Solamente
per chi nutra una qualche ambizione masochista e abbia voglia di farsi
del male, proponiamo due perle estrapolate dal circo equestre dei
media mainstream.
La prima è costituita
dalle esternazioni di Attilio Befera,
avvoltoio a capo della più grande organizzazione a delinquere presente
nostro paese, meglio conosciuta col nome di Equitalia. La seconda da
una riflessione esperita da
Antonio Polito
, capofila fra le teste di legno ed i cervelli all’ammasso che
quotidianamente maramaldeggiano insultando la lingua italiana e
l’intelligenza dei lettori.
Befera, nel corso di un'audizione in commissione Finanze della Camera, durante la quale ha presentato il nuovo redditometro (fiore all’occhiello nella santabarbara del terrorismo fiscale) ha pensato bene di emulare lacrima Fornero…..
piagnucolando come un bambino
capriccioso, per le minacce e le proteste (a suo dire oltre 250) di
cui Equitalia sarebbe stata oggetto nel corso dell’ultimo anno, con
conseguente demotivazione e paura che inizia a serpeggiare fra i
dipendenti del gruppo.
Quando il proprio mestiere consiste nel gettare le famiglie sul
lastrico, praticando la peggiore usura ed agendo in maniera
delinquenziale (anche se con il supporto di leggi criminali varate a
hoc), vivere nella paura dovrebbe essere la condizione naturale in cui
ci si dibatte, sempre che si sia privi di qualsiasi etica e qualsiasi
coscienza che impedirebbero un’occupazione di questo genere.
Purtroppo dietro il querulo e lagnoso lamentio dell’usuraio Befera, la
realtà è ben differente da come egli la dipinge.
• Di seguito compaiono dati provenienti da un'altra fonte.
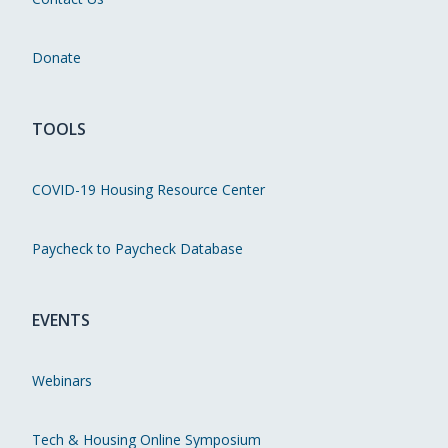
Donate
TOOLS
COVID-19 Housing Resource Center
Paycheck to Paycheck Database
EVENTS
Webinars
Tech & Housing Online Symposium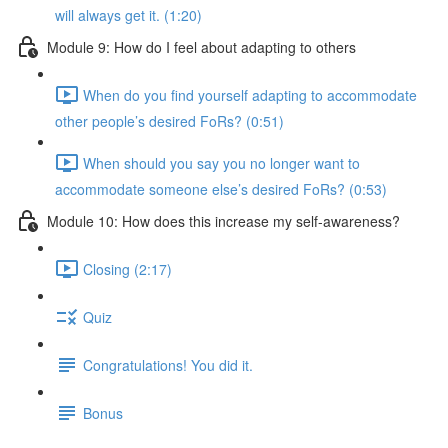
will always get it. (1:20)
Module 9: How do I feel about adapting to others
When do you find yourself adapting to accommodate
other people’s desired FoRs? (0:51)
When should you say you no longer want to
accommodate someone else’s desired FoRs? (0:53)
Module 10: How does this increase my self-awareness?
Closing (2:17)
Quiz
Congratulations! You did it.
Bonus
Sono i cittadini
perbene ad avere sempre più paura di un mostro insaziabile come
Equitalia e non Equitalia a temere le sue vittime, magari disposte a
suicidarsi, ma non a sporcarsi le mani con chi fa il carnefice al
servizio dell’usura.
E veniamo a Polito, che sente il bisogno di profondersi in una
filippica contro i genitori italiani, che a suo avviso si
comporterebbero come i sindacalisti della propria prole, sempre pronti
a battersi perché venga loro spianata la strada verso il nulla.
Nell’enfasi con cui tenta disperatamente di dimostrare la bontà della
propria tesi tanto scellerata quanto incomprensibile, il “buon” Polito
mette a cottura una sorta di minestrone dove trovano spazio gli
immarcescibili “bamboccioni” i novelli “sfigati” il chiacchierato art
18, l’adorazione per il modello americano, la “serietà” della laurea
nel nostro paese, i cervelli in fuga e quelli che ammuffiscono (o come
il suo lo sono da tempo), i manifestanti che occupano qualcosa, il
paternalismo protettivo degli italiani retrogradi che hanno tutto da
imparare dalla cultura USA ispirata alla competitività esasperata e
alle tendopoli per miserabili non competitivi che in America
fioriscono come funghi, senza che Polito neppure se ne sia accorto.
Fra il pianto dell’usuraio, preoccupato dal fatto che il cane
bastonato possa rivoltarsi contro la mano che brandisce il randello e
la retorica del mentore di quella “grandezza” statunitense che alligna
solamente nel suo immaginario, comprendo come la scelta risulti
mestiere assai problematico. Con tutta probabilità sarebbe stato
preferibile fermarsi al titolo, ma farsi del male qualche volta
potrebbe anche essere utile, la sofferenza sublima l’animo e lo induce
a cercare una qualche forma di dignità.